▶ [BLOCCO DI TESTO]:
Vi sarà capitato di incappare
in una pubblicità della Asics in televisione (una pubblicità su canali
nazionali indirizzata ai runners: fantascienza solo pochi anni fa). Se non vi è
capitato fateci caso, è carina: lei, giovane e bella esce per un allenamento in
città, urban running si dice ora, e corre, corre a perdifiato, oltrepassa
ponti, sale, scende e corre sempre spedita con postura plastica, da pensare:
che bello correre, che bel gesto atletico, poi prova a rivederti anche solo riflesso
in una vetrina e l’effetto è tutto un altro... Terminato l’allenamento un po’
di stretching appoggiata al muro, in una tranquilla viuzza, da una porticina fuoriesce
lui, giovane e bello, la faccia pulita, lo sguardo innocente. La vede e si butta:
“Dove vai a correre?”. Lei con un’increspatura di incertezza: “Al parco?” Lui: “Posso
venire con te?”. “Certo” fa lei e con felice e malcelata rassegnazione, e riparte
con lui, non ancora il suo Lui ma si capisce che galeotta sarà la corsa. Lo
slogan: Run & run. Grazie Asics.
Questo il prologo che ho
dovuto anteporre al racconto perché stava nella mia mente da qualche parte e,
visto che ha giocato un ruolo forse determinate in quel che segue, dovevo
essere sicuro che il lettore potesse averlo anche lui immagazzinato da qualche
parte nella sua memoria.
Trasferta di lavoro. Città
sul mare del nord. Due colleghi con cui ho già trascorso ieri sera una cena
molto piacevole propongono di cenare insieme anche stasera. Accetto volentieri
ma, premetto, voglio andare a correre. Loro però vogliono cenare presto: alle
sette e un quarto passano a prendermi in hotel, io faccio due conti e scatto:
taxi, hotel, cambio rapido, almeno 45’ ci stanno, speravo di più ma mi posso
adattare, 15’ per doccia e rivestirmi: ce la posso fare.
Alla fine scopro che sono
stato troppo ottimista e devo restringere ulteriormente l’uscita: aumentando il
ritmo e limitandomi a poco più di otto chilometri riesco comunque a compicciare
qualcosa di sensato.
Alle 19.25 sto finendo di vestirmi
quando squilla il telefono: è David, non riescono a trovare un taxi, in città
il maltempo ha cresto il finimondo, restano in hotel, niente cena.
Resto interdetto e
doppiamente insoddisfatto: è inutilmente presto per andare a cena, era stata
una loro idea, e ho fatto un allenamento troppo breve e neppure così veloce:
d’altronde il vento, la pioggia e il lungomare reso sporco dalla sabbia portata
dal vento del mare del nord non avevano facilitato la performance.
E Chiara? Lei sta nel mio
albergo, magari è tornata e verrebbe a cena. La chiamo:
“Sto uscendo”, annuncia
soddisfatta.

▶ [ISTRUZIONI DI LAVORO]:
[A] Ricopia il passo del racconto sulla corsa che comincia dalle parole "Alla fine scopro" e termina dopo le parole "hotel, niente cena.".
[B] Elenca tutte le battute di dialogo che il racconto sulla corsa riporta tra virgolette.
[C] Scrivi il seguito del racconto sulla corsa, partendo dopo l'ultima frase riportata.
Il materiale che segue è a sé stante e non fa parte del racconto sulla corsa.

▶ [DATI FORNITI]:
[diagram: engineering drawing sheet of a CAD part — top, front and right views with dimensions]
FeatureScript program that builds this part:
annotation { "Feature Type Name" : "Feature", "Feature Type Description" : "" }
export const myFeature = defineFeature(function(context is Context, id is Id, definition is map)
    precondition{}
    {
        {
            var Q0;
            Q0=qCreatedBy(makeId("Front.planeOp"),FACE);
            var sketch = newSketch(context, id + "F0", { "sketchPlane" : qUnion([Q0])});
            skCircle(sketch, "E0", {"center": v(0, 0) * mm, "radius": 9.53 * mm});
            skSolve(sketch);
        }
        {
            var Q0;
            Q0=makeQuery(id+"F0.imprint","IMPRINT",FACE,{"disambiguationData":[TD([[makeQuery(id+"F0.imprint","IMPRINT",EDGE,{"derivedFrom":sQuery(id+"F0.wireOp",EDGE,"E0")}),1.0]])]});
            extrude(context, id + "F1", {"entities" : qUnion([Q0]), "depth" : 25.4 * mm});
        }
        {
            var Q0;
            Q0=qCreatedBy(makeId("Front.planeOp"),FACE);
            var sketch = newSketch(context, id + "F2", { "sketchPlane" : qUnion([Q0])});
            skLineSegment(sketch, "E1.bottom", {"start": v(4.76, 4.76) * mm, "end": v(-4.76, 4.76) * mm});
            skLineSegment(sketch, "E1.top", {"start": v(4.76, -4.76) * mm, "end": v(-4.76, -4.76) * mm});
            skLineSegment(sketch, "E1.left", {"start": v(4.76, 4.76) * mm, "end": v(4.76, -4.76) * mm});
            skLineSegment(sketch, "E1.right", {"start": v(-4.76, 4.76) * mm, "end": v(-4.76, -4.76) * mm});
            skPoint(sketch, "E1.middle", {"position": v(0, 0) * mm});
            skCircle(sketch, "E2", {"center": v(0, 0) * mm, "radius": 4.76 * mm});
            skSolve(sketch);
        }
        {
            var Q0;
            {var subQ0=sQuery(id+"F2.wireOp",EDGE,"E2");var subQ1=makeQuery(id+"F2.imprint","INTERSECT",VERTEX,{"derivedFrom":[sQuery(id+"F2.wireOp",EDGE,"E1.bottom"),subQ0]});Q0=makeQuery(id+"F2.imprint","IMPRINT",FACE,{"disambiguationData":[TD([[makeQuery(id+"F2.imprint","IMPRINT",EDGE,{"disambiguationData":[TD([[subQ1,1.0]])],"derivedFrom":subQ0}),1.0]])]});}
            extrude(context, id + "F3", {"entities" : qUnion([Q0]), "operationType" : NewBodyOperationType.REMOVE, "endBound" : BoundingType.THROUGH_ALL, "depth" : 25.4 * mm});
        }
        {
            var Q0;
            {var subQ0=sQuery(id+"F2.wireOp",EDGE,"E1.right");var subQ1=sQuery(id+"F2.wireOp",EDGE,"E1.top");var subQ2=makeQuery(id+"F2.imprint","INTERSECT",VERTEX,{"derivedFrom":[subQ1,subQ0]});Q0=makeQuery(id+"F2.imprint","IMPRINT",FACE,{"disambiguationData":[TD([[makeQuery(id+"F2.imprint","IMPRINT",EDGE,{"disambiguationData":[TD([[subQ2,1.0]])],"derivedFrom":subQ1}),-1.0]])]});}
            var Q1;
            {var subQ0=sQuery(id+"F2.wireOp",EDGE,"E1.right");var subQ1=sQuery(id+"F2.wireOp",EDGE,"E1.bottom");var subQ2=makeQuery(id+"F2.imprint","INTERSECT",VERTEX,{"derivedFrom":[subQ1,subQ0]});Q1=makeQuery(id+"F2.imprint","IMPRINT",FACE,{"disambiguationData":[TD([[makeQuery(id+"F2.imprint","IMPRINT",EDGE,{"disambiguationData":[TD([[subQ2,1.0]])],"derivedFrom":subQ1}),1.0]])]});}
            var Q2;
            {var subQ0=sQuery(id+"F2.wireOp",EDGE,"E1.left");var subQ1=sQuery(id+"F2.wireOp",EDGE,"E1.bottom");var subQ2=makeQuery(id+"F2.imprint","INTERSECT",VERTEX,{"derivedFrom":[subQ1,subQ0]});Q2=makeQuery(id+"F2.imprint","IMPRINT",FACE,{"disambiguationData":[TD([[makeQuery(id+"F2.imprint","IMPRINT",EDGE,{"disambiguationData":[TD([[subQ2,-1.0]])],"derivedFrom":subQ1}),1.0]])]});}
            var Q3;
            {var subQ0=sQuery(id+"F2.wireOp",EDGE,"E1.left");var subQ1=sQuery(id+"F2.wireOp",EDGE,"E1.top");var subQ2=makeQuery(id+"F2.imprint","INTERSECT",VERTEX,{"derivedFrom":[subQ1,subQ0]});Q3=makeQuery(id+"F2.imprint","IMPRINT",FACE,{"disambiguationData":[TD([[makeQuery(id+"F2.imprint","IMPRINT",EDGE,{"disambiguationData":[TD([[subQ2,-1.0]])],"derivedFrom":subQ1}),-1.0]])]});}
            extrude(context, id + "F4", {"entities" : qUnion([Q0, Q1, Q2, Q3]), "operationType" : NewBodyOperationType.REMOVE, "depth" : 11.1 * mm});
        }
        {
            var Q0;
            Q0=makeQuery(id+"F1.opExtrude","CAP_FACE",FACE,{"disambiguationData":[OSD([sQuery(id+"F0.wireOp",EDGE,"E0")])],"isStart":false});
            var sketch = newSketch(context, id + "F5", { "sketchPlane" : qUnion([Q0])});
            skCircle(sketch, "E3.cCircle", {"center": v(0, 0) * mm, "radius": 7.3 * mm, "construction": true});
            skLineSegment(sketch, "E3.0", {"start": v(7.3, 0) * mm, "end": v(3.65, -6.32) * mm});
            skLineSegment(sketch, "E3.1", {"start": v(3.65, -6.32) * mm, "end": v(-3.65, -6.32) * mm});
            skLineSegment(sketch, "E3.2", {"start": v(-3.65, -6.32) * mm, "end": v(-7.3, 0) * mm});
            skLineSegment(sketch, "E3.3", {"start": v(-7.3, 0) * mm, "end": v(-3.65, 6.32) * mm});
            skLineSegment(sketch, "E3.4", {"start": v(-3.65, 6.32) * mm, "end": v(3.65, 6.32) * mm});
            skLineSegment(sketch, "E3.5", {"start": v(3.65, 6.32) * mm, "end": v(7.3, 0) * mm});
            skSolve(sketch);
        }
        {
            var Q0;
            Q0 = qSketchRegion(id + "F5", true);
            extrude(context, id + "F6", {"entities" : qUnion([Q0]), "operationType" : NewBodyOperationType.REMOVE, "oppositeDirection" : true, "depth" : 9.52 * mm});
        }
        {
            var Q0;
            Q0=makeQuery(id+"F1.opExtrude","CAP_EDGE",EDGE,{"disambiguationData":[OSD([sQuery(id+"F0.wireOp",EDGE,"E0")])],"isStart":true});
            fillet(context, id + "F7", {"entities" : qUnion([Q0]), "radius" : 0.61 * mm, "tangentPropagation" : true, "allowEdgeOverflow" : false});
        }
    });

▶ [RISULTATI PER COMPITO]:
[A]
Alla fine scopro che sono
stato troppo ottimista e devo restringere ulteriormente l’uscita: aumentando il
ritmo e limitandomi a poco più di otto chilometri riesco comunque a compicciare
qualcosa di sensato.
Alle 19.25 sto finendo di vestirmi
quando squilla il telefono: è David, non riescono a trovare un taxi, in città
il maltempo ha cresto il finimondo, restano in hotel, niente cena.

[B]
“Dove vai a correre?”
“Al parco?”
“Posso venire con te?”
“Certo”
“Sto uscendo”

[C]
“?”
“Vado a correre finalmente!”
“Ah... io ci sono appena
andato... ma quanto corri? Se non stai fuori troppo posso aspettarti”
Negoziazione tra runners
ma Chiara è una ragazza decisa: dieci chilometri con sovrappiù di due di
riscaldamento ha detto di fare e tanto farà.
“Vabbè, niente, faccio io,
me ne andrò a piedi verso il centro per trovare un ristorante decente”. Lei mi
spiega la strada più breve, ci metterò quindici venti minuti, la saluto.
La richiamo: “Ma stai in palestra
o corri fuori?”
“Pensavo fuori, sembra che
non piova adesso”
“No, perché mi è venuta in
mente un’idea idiota... mi rivesto e vengo a correre con te!”
“Sì dai così mi aiuti a
tenere il passo!”
“Cinque minuti alla
reception”
Per farvela breve ho corso
altri nove chilometri abbondanti, inclusivi di riscaldamento, nel buio contro vento e pioggia e in pure in
maniche corte (l’unica maglia a manica lunga che avevo era ancora fradicia, i
pantaloncini li avevo messi casualmente su un calorifero e si erano asciugati).
Non me la sono sentita di fare lo sborone e di reggere tutti i suoi dodici
chilometri: un doppio allenamento di venti chilometri intramezzati da pausa di
venti minuti (con doccia) mi è sembrato fuori luogo per un martedì qualunque. A
parte il chilometraggio ho fatto un allenamento assurdo: niente riscaldamento,
otto chilomentri veloci, due chilometri lenti e sette chilometri a passo
tranquillo.
La morale?
La chiedo a voi.
Tira più...
Vooolgari!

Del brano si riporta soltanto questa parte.